Data excerpts —
══════════
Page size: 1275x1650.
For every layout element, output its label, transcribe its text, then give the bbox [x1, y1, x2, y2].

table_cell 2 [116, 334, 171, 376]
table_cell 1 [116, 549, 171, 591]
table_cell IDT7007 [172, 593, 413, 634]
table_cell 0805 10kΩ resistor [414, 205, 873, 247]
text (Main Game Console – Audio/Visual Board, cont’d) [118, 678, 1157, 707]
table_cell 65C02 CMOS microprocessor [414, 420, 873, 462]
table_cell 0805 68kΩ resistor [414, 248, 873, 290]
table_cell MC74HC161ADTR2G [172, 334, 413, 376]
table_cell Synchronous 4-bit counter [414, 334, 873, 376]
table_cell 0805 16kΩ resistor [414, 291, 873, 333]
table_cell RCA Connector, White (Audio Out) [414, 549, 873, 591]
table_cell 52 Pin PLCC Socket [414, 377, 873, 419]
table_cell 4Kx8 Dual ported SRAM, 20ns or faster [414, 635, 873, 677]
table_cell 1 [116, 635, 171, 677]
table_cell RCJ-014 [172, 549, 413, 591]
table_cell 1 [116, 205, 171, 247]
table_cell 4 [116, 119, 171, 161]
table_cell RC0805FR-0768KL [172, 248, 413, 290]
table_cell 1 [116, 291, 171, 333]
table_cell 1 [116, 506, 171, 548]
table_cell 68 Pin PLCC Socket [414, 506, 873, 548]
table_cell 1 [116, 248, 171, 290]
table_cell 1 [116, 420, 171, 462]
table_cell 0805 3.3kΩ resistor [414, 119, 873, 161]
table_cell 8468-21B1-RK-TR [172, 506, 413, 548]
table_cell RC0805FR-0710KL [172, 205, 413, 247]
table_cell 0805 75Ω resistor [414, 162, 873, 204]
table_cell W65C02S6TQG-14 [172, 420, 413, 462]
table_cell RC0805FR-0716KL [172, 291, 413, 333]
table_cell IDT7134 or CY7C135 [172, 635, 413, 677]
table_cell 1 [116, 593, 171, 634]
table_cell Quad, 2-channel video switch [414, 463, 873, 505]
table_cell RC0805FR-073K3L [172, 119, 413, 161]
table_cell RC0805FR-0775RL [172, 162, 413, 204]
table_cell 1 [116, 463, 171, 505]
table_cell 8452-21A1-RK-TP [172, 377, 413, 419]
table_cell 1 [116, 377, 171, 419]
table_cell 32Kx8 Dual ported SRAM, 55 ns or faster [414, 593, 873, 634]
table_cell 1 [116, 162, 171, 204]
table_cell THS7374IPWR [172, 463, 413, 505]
══════════
What you will do — Format the lines above as a two-column Markdown table headed Row and Line, numbering each line in order and leaving out any blank lines.

Complete output —
| Row | Line |
|---|---|
| 1 | Page size: 1275x1650. |
| 2 | For every layout element, output its label, transcribe its text, then give the bbox [x1, y1, x2, y2]. |
| 3 | table_cell 2 [116, 334, 171, 376] |
| 4 | table_cell 1 [116, 549, 171, 591] |
| 5 | table_cell IDT7007 [172, 593, 413, 634] |
| 6 | table_cell 0805 10kΩ resistor [414, 205, 873, 247] |
| 7 | text (Main Game Console – Audio/Visual Board, cont’d) [118, 678, 1157, 707] |
| 8 | table_cell 65C02 CMOS microprocessor [414, 420, 873, 462] |
| 9 | table_cell 0805 68kΩ resistor [414, 248, 873, 290] |
| 10 | table_cell MC74HC161ADTR2G [172, 334, 413, 376] |
| 11 | table_cell Synchronous 4-bit counter [414, 334, 873, 376] |
| 12 | table_cell 0805 16kΩ resistor [414, 291, 873, 333] |
| 13 | table_cell RCA Connector, White (Audio Out) [414, 549, 873, 591] |
| 14 | table_cell 52 Pin PLCC Socket [414, 377, 873, 419] |
| 15 | table_cell 4Kx8 Dual ported SRAM, 20ns or faster [414, 635, 873, 677] |
| 16 | table_cell 1 [116, 635, 171, 677] |
| 17 | table_cell RCJ-014 [172, 549, 413, 591] |
| 18 | table_cell 1 [116, 205, 171, 247] |
| 19 | table_cell 4 [116, 119, 171, 161] |
| 20 | table_cell RC0805FR-0768KL [172, 248, 413, 290] |
| 21 | table_cell 1 [116, 291, 171, 333] |
| 22 | table_cell 1 [116, 506, 171, 548] |
| 23 | table_cell 68 Pin PLCC Socket [414, 506, 873, 548] |
| 24 | table_cell 1 [116, 248, 171, 290] |
| 25 | table_cell 1 [116, 420, 171, 462] |
| 26 | table_cell 0805 3.3kΩ resistor [414, 119, 873, 161] |
| 27 | table_cell 8468-21B1-RK-TR [172, 506, 413, 548] |
| 28 | table_cell RC0805FR-0710KL [172, 205, 413, 247] |
| 29 | table_cell 0805 75Ω resistor [414, 162, 873, 204] |
| 30 | table_cell W65C02S6TQG-14 [172, 420, 413, 462] |
| 31 | table_cell RC0805FR-0716KL [172, 291, 413, 333] |
| 32 | table_cell IDT7134 or CY7C135 [172, 635, 413, 677] |
| 33 | table_cell 1 [116, 593, 171, 634] |
| 34 | table_cell Quad, 2-channel video switch [414, 463, 873, 505] |
| 35 | table_cell RC0805FR-073K3L [172, 119, 413, 161] |
| 36 | table_cell RC0805FR-0775RL [172, 162, 413, 204] |
| 37 | table_cell 1 [116, 463, 171, 505] |
| 38 | table_cell 8452-21A1-RK-TP [172, 377, 413, 419] |
| 39 | table_cell 1 [116, 377, 171, 419] |
| 40 | table_cell 32Kx8 Dual ported SRAM, 55 ns or faster [414, 593, 873, 634] |
| 41 | table_cell 1 [116, 162, 171, 204] |
| 42 | table_cell THS7374IPWR [172, 463, 413, 505] |